-- START Source extract --

Tuesday, May 4, 2010

Trusting Hawks and Celtic Augury

I wanted to reclaim my Cherokee ancestry back when I was in college, and have tried to study some Cherokee traditions for many years. Some traditions lasted in my oh-so-passing family, especially about plants and animal lore, and one cultural tradition that my family did pass on to me was to watch and follow birds. Birds as messengers, birds as bringers of fortune, birds as signs of weather and seasonal cycles, all were part of my childhood. Later, in the UK and Ireland, I learned more of Cornish, Irish, Welsh and Scottish bird lore, and thus began my still ongoing studies in augury.

Augury means divining the future from the study of natural animal movement. Birds have been especially important in multiple cultures - the Romans had entire religious orders established around reading the auspices. (In brief, mark out a field - called a templum, build a camp, call in flutists and harpers, draw the auspices - which means dividing the field and sky into sections that indicate signs and derive their powers from the gods, light a fire, throw in incense, play the music, and wait for the augur to make a pronouncement.) Bird lore, often as intensely complicated, exists world wide. (You can watch bird tracks, bird flight, bird nesting, bird migration, and of course those infamous bird entrails.)

I was brought up to believe hawks brought luck. The bigger the hawk, the greater the luck would be (sorry Cooper's hawks!). During one of the hardest times of my life, when dealing with my infertility, the one thing that kept me going was the many hawks here in the Allegheny mountains, including the Red Tail that lived in my woods during those ugly years of fertility specialists and awful drugs. I walked daily, and saw that Red Tail daily, and held on to the signs that somehow in all the ugly infertility mess, the auspices were auspicious! Certainly that dreadful time was especially marked with daily Red Tail sightings, a record number of hawk visits that still stands out in my life.

(And now, 16 years and 3 adopted children later, I have to admit that that neighborly hawk was absolutely right. The signs, though I couldn't see them through the treatments and sense of failure, were auspicious indeed: apologies, gentle readers, but I have the best children in the world!)

-- END Source extract --

(What you will do):
- 1) In the blog post on hawks and augury, what does augury mean?
- 2) Translate this sentence from the blog post on hawks and augury into Spanish: "I was brought up to believe hawks brought luck."
- 3) List the kinds of bird activity that the blog post on hawks and augury says you can watch.

-- START Entries supplied --

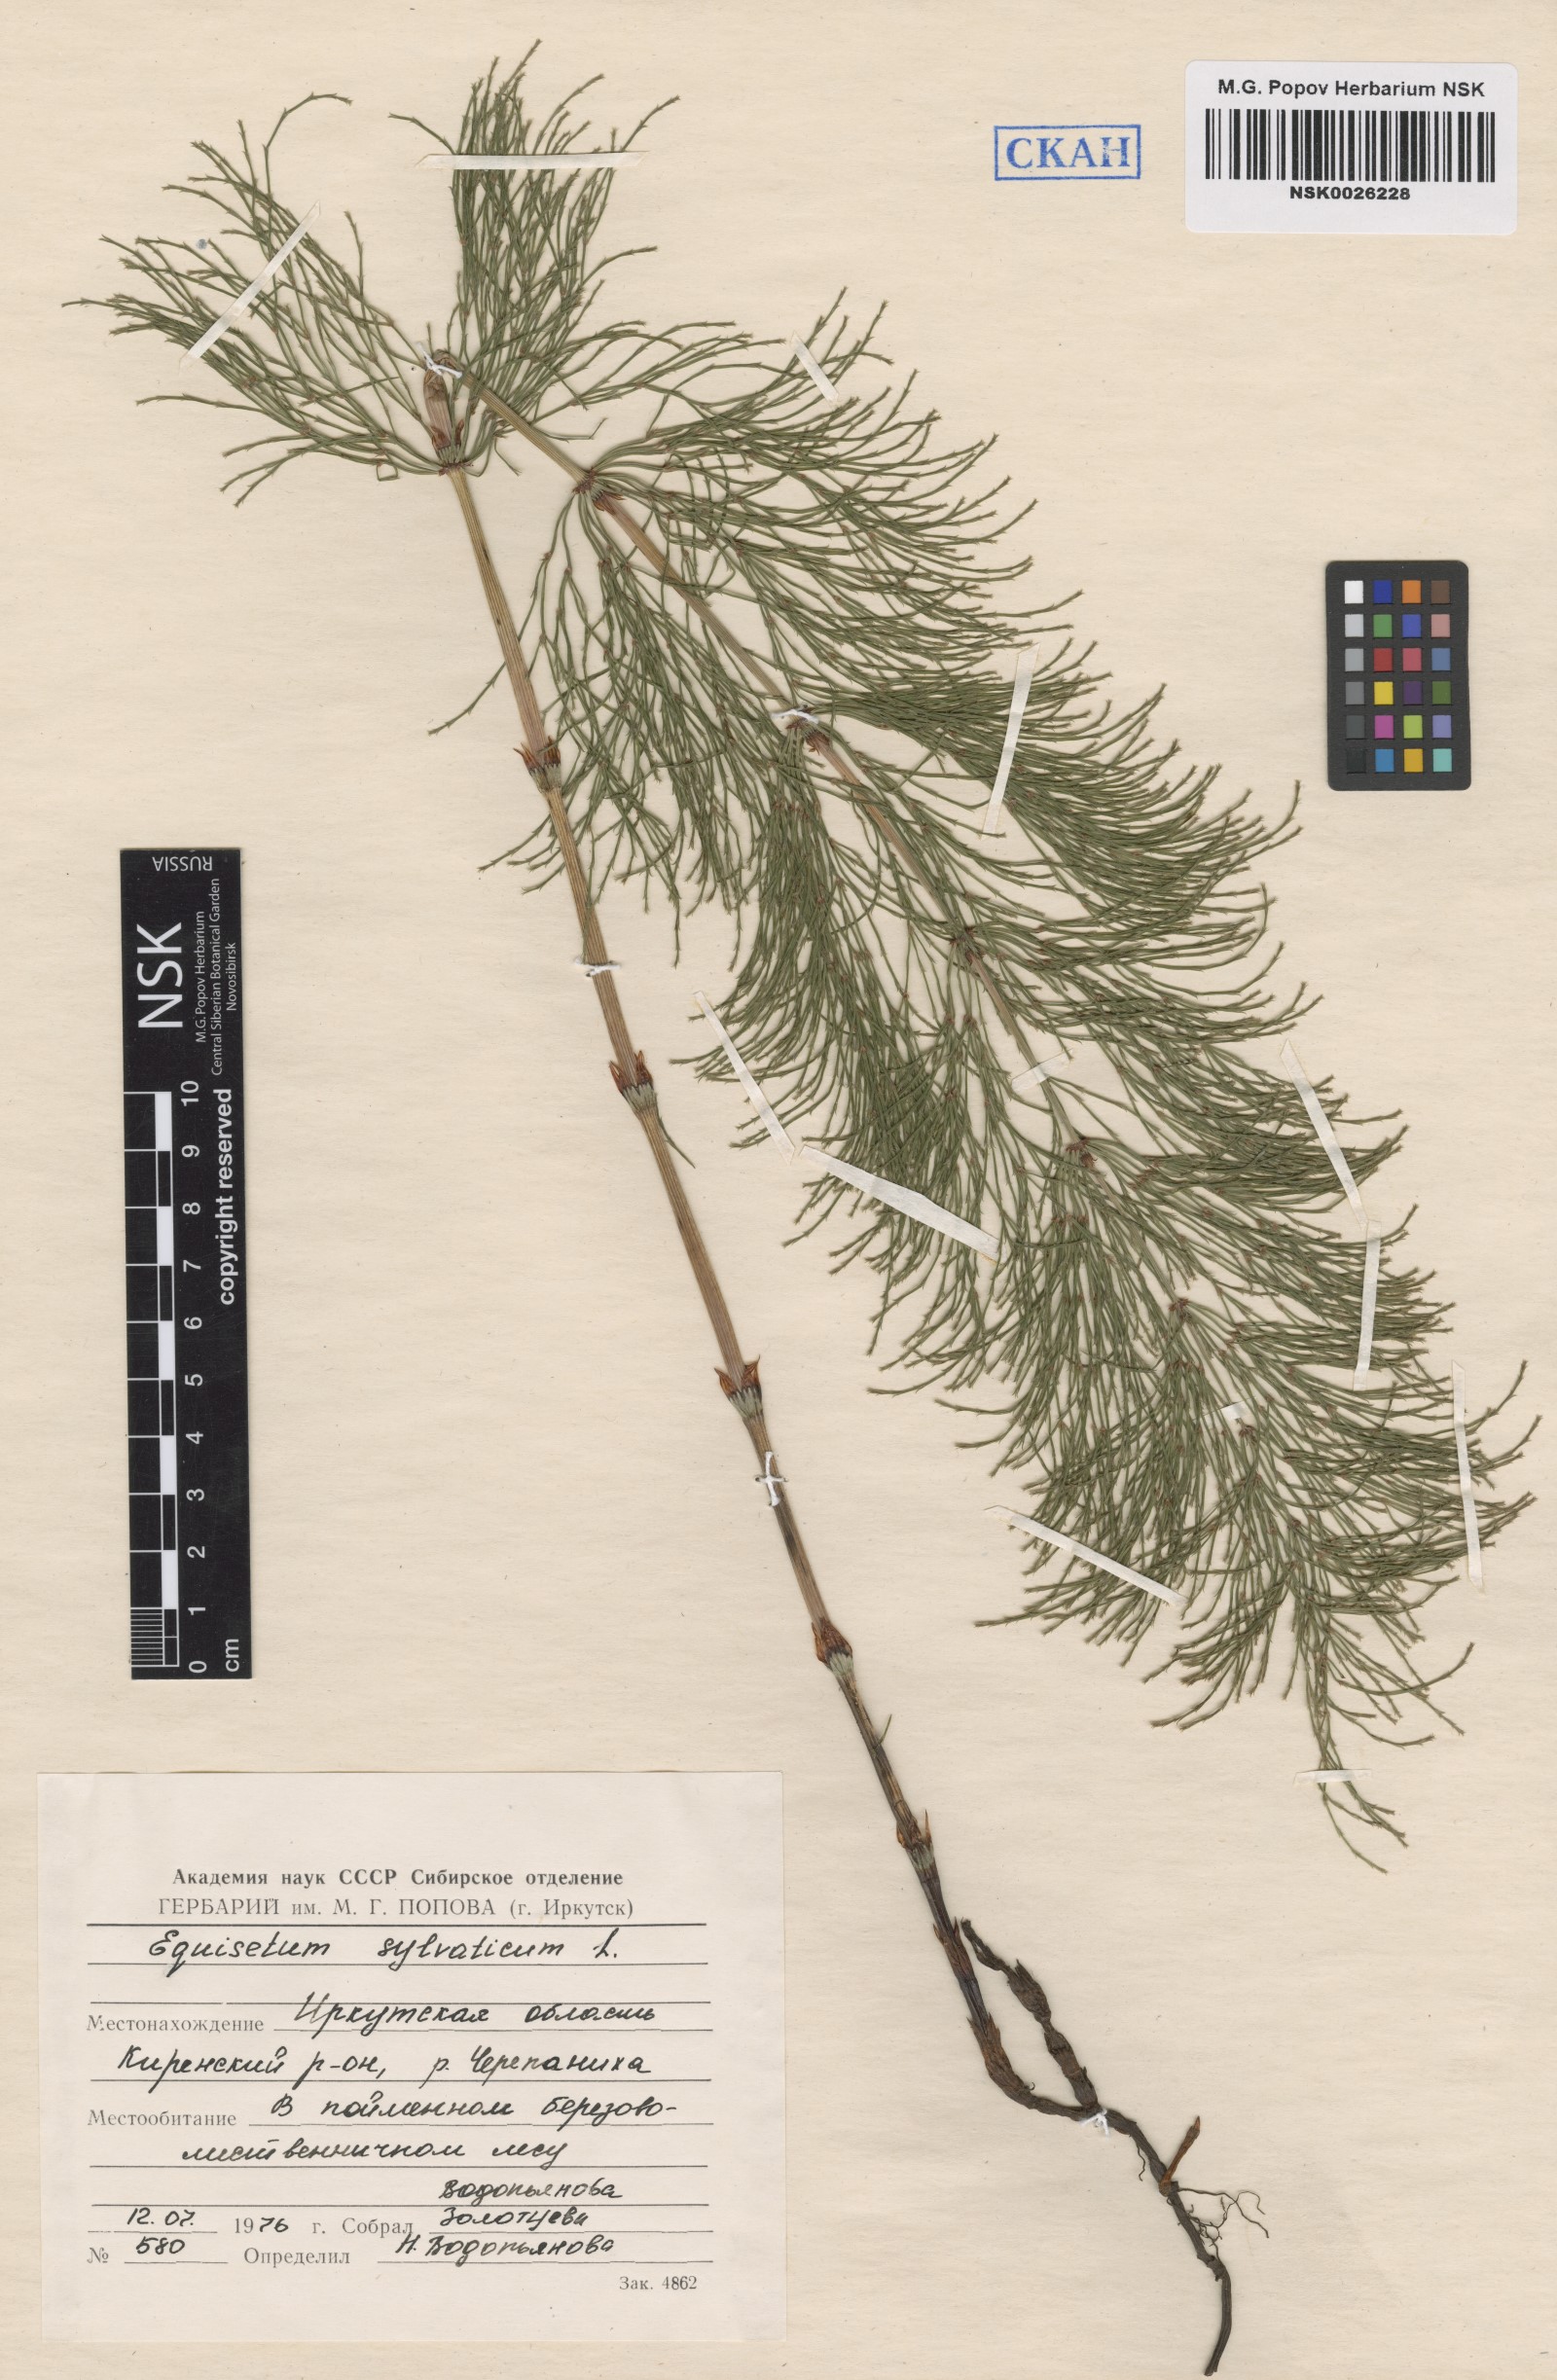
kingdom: Plantae
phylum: Tracheophyta
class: Polypodiopsida
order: Equisetales
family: Equisetaceae
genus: Equisetum
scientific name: Equisetum sylvaticum
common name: Wood horsetail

-- END Entries supplied --

(Answers for the exercise):
- 1) Augury means divining the future from the study of natural animal movement.

- 2) Me criaron creyendo que los halcones traían suerte.

- 3) bird tracks, bird flight, bird nesting, bird migration, bird entrails